*Your instructions:* Give back every record below, character for character.

(Source material begins)

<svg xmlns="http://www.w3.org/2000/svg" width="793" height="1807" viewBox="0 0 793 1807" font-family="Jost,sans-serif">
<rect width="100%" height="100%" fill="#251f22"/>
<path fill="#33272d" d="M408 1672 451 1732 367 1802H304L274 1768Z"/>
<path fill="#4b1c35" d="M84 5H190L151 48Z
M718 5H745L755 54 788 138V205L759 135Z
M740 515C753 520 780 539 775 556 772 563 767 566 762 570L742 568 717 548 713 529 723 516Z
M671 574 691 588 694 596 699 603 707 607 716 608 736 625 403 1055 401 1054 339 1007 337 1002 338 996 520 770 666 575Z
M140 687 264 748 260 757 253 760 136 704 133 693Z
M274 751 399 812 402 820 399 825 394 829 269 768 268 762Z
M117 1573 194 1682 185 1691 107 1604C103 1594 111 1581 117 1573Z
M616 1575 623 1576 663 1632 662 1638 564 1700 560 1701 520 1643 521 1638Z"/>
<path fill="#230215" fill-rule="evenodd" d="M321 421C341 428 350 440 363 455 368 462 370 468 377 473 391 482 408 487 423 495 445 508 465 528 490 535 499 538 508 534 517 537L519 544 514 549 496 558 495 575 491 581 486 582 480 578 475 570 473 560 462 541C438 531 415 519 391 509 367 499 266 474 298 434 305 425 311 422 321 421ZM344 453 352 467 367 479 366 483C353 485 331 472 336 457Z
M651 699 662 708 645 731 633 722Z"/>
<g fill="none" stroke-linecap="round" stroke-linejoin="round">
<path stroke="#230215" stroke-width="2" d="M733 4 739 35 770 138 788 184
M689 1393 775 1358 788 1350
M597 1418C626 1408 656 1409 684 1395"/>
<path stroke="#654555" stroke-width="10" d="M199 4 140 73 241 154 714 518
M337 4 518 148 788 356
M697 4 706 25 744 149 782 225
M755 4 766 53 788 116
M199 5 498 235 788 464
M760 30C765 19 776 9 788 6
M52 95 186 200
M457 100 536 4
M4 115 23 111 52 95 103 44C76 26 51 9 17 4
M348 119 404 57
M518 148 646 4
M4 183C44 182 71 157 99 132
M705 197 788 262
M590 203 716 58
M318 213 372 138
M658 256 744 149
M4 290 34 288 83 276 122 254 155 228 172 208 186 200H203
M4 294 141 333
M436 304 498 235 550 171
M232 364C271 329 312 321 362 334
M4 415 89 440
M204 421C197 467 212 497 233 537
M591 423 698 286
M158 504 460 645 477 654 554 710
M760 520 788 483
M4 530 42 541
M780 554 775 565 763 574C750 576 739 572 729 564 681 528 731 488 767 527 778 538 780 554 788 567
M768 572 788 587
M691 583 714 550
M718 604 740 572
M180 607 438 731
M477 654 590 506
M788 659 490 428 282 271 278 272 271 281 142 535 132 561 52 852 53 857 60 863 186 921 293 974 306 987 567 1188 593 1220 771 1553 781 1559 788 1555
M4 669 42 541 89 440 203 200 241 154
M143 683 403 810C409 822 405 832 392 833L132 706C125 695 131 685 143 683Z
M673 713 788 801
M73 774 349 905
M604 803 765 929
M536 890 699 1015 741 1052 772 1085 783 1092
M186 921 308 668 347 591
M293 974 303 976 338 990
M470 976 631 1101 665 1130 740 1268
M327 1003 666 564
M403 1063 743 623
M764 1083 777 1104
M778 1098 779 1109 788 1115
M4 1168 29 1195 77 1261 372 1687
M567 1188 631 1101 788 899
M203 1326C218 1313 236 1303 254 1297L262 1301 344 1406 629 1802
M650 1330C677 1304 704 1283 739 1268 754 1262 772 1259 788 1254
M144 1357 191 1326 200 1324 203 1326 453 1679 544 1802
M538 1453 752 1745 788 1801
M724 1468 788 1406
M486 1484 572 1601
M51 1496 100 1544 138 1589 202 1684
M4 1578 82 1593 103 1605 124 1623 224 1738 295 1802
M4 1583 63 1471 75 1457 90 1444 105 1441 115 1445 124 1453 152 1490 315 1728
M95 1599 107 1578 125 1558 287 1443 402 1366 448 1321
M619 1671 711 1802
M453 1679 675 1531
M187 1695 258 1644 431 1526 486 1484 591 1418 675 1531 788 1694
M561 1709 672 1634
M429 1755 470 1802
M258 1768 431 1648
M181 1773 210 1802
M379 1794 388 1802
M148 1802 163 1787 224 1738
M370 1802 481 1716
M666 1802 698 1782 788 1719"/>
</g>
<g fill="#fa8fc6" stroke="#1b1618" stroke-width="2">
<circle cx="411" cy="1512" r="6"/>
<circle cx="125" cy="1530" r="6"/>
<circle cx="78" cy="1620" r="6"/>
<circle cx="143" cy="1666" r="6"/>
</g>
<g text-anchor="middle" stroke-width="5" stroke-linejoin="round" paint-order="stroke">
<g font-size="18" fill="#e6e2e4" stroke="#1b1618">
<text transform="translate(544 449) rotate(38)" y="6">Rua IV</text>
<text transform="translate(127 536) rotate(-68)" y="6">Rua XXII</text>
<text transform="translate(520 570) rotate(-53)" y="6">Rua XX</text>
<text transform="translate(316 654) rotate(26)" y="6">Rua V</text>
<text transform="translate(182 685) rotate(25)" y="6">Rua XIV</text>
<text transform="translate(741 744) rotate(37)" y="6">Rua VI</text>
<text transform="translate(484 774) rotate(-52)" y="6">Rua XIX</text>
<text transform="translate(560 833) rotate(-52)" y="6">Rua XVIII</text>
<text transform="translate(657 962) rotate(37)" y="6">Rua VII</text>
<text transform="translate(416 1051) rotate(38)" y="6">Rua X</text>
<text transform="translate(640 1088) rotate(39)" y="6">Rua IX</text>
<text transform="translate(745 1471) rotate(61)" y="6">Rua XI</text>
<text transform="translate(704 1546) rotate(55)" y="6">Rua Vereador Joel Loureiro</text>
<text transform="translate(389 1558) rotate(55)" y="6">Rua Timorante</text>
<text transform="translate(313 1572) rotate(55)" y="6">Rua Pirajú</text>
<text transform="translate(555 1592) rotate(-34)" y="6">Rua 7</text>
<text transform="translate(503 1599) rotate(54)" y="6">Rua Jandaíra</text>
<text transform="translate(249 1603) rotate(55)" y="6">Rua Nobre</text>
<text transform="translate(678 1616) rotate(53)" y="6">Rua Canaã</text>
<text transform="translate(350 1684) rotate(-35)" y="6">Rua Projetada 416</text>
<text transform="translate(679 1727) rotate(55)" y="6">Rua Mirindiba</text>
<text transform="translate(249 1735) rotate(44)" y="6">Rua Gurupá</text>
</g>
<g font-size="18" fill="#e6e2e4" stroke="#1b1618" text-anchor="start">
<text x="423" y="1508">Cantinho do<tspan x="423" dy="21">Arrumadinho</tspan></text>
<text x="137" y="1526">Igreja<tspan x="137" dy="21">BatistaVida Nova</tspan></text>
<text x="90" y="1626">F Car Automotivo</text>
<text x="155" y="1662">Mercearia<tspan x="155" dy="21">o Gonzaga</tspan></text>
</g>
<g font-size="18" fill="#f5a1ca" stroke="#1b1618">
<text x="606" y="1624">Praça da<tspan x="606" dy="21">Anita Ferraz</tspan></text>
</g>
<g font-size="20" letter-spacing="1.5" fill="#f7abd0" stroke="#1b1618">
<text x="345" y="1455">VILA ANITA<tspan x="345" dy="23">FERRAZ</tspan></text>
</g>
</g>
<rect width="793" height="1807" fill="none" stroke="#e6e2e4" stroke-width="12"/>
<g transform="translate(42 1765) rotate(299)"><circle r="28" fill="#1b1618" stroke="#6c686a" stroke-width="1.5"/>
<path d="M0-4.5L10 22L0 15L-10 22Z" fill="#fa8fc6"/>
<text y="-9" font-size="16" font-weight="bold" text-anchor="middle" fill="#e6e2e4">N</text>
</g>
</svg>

(Source material ends)

*Result of this exercise:*
<svg xmlns="http://www.w3.org/2000/svg" width="793" height="1807" viewBox="0 0 793 1807" font-family="Jost,sans-serif">
<rect width="100%" height="100%" fill="#251f22"/>
<path fill="#33272d" d="M408 1672 451 1732 367 1802H304L274 1768Z"/>
<path fill="#4b1c35" d="M84 5H190L151 48Z
M718 5H745L755 54 788 138V205L759 135Z
M740 515C753 520 780 539 775 556 772 563 767 566 762 570L742 568 717 548 713 529 723 516Z
M671 574 691 588 694 596 699 603 707 607 716 608 736 625 403 1055 401 1054 339 1007 337 1002 338 996 520 770 666 575Z
M140 687 264 748 260 757 253 760 136 704 133 693Z
M274 751 399 812 402 820 399 825 394 829 269 768 268 762Z
M117 1573 194 1682 185 1691 107 1604C103 1594 111 1581 117 1573Z
M616 1575 623 1576 663 1632 662 1638 564 1700 560 1701 520 1643 521 1638Z"/>
<path fill="#230215" fill-rule="evenodd" d="M321 421C341 428 350 440 363 455 368 462 370 468 377 473 391 482 408 487 423 495 445 508 465 528 490 535 499 538 508 534 517 537L519 544 514 549 496 558 495 575 491 581 486 582 480 578 475 570 473 560 462 541C438 531 415 519 391 509 367 499 266 474 298 434 305 425 311 422 321 421ZM344 453 352 467 367 479 366 483C353 485 331 472 336 457Z
M651 699 662 708 645 731 633 722Z"/>
<g fill="none" stroke-linecap="round" stroke-linejoin="round">
<path stroke="#230215" stroke-width="2" d="M733 4 739 35 770 138 788 184
M689 1393 775 1358 788 1350
M597 1418C626 1408 656 1409 684 1395"/>
<path stroke="#654555" stroke-width="10" d="M199 4 140 73 241 154 714 518
M337 4 518 148 788 356
M697 4 706 25 744 149 782 225
M755 4 766 53 788 116
M199 5 498 235 788 464
M760 30C765 19 776 9 788 6
M52 95 186 200
M457 100 536 4
M4 115 23 111 52 95 103 44C76 26 51 9 17 4
M348 119 404 57
M518 148 646 4
M4 183C44 182 71 157 99 132
M705 197 788 262
M590 203 716 58
M318 213 372 138
M658 256 744 149
M4 290 34 288 83 276 122 254 155 228 172 208 186 200H203
M4 294 141 333
M436 304 498 235 550 171
M232 364C271 329 312 321 362 334
M4 415 89 440
M204 421C197 467 212 497 233 537
M591 423 698 286
M158 504 460 645 477 654 554 710
M760 520 788 483
M4 530 42 541
M780 554 775 565 763 574C750 576 739 572 729 564 681 528 731 488 767 527 778 538 780 554 788 567
M768 572 788 587
M691 583 714 550
M718 604 740 572
M180 607 438 731
M477 654 590 506
M788 659 490 428 282 271 278 272 271 281 142 535 132 561 52 852 53 857 60 863 186 921 293 974 306 987 567 1188 593 1220 771 1553 781 1559 788 1555
M4 669 42 541 89 440 203 200 241 154
M143 683 403 810C409 822 405 832 392 833L132 706C125 695 131 685 143 683Z
M673 713 788 801
M73 774 349 905
M604 803 765 929
M536 890 699 1015 741 1052 772 1085 783 1092
M186 921 308 668 347 591
M293 974 303 976 338 990
M470 976 631 1101 665 1130 740 1268
M327 1003 666 564
M403 1063 743 623
M764 1083 777 1104
M778 1098 779 1109 788 1115
M4 1168 29 1195 77 1261 372 1687
M567 1188 631 1101 788 899
M203 1326C218 1313 236 1303 254 1297L262 1301 344 1406 629 1802
M650 1330C677 1304 704 1283 739 1268 754 1262 772 1259 788 1254
M144 1357 191 1326 200 1324 203 1326 453 1679 544 1802
M538 1453 752 1745 788 1801
M724 1468 788 1406
M486 1484 572 1601
M51 1496 100 1544 138 1589 202 1684
M4 1578 82 1593 103 1605 124 1623 224 1738 295 1802
M4 1583 63 1471 75 1457 90 1444 105 1441 115 1445 124 1453 152 1490 315 1728
M95 1599 107 1578 125 1558 287 1443 402 1366 448 1321
M619 1671 711 1802
M453 1679 675 1531
M187 1695 258 1644 431 1526 486 1484 591 1418 675 1531 788 1694
M561 1709 672 1634
M429 1755 470 1802
M258 1768 431 1648
M181 1773 210 1802
M379 1794 388 1802
M148 1802 163 1787 224 1738
M370 1802 481 1716
M666 1802 698 1782 788 1719"/>
</g>
<g fill="#fa8fc6" stroke="#1b1618" stroke-width="2">
<circle cx="411" cy="1512" r="6"/>
<circle cx="125" cy="1530" r="6"/>
<circle cx="78" cy="1620" r="6"/>
<circle cx="143" cy="1666" r="6"/>
</g>
<g text-anchor="middle" stroke-width="5" stroke-linejoin="round" paint-order="stroke">
<g font-size="18" fill="#e6e2e4" stroke="#1b1618">
<text transform="translate(544 449) rotate(38)" y="6">Rua IV</text>
<text transform="translate(127 536) rotate(-68)" y="6">Rua XXII</text>
<text transform="translate(520 570) rotate(-53)" y="6">Rua XX</text>
<text transform="translate(316 654) rotate(26)" y="6">Rua V</text>
<text transform="translate(182 685) rotate(25)" y="6">Rua XIV</text>
<text transform="translate(741 744) rotate(37)" y="6">Rua VI</text>
<text transform="translate(484 774) rotate(-52)" y="6">Rua XIX</text>
<text transform="translate(560 833) rotate(-52)" y="6">Rua XVIII</text>
<text transform="translate(657 962) rotate(37)" y="6">Rua VII</text>
<text transform="translate(416 1051) rotate(38)" y="6">Rua X</text>
<text transform="translate(640 1088) rotate(39)" y="6">Rua IX</text>
<text transform="translate(745 1471) rotate(61)" y="6">Rua XI</text>
<text transform="translate(704 1546) rotate(55)" y="6">Rua Vereador Joel Loureiro</text>
<text transform="translate(389 1558) rotate(55)" y="6">Rua Timorante</text>
<text transform="translate(313 1572) rotate(55)" y="6">Rua Pirajú</text>
<text transform="translate(555 1592) rotate(-34)" y="6">Rua 7</text>
<text transform="translate(503 1599) rotate(54)" y="6">Rua Jandaíra</text>
<text transform="translate(249 1603) rotate(55)" y="6">Rua Nobre</text>
<text transform="translate(678 1616) rotate(53)" y="6">Rua Canaã</text>
<text transform="translate(350 1684) rotate(-35)" y="6">Rua Projetada 416</text>
<text transform="translate(679 1727) rotate(55)" y="6">Rua Mirindiba</text>
<text transform="translate(249 1735) rotate(44)" y="6">Rua Gurupá</text>
</g>
<g font-size="18" fill="#e6e2e4" stroke="#1b1618" text-anchor="start">
<text x="423" y="1508">Cantinho do<tspan x="423" dy="21">Arrumadinho</tspan></text>
<text x="137" y="1526">Igreja<tspan x="137" dy="21">BatistaVida Nova</tspan></text>
<text x="90" y="1626">F Car Automotivo</text>
<text x="155" y="1662">Mercearia<tspan x="155" dy="21">o Gonzaga</tspan></text>
</g>
<g font-size="18" fill="#f5a1ca" stroke="#1b1618">
<text x="606" y="1624">Praça da<tspan x="606" dy="21">Anita Ferraz</tspan></text>
</g>
<g font-size="20" letter-spacing="1.5" fill="#f7abd0" stroke="#1b1618">
<text x="345" y="1455">VILA ANITA<tspan x="345" dy="23">FERRAZ</tspan></text>
</g>
</g>
<rect width="793" height="1807" fill="none" stroke="#e6e2e4" stroke-width="12"/>
<g transform="translate(42 1765) rotate(299)"><circle r="28" fill="#1b1618" stroke="#6c686a" stroke-width="1.5"/>
<path d="M0-4.5L10 22L0 15L-10 22Z" fill="#fa8fc6"/>
<text y="-9" font-size="16" font-weight="bold" text-anchor="middle" fill="#e6e2e4">N</text>
</g>
</svg>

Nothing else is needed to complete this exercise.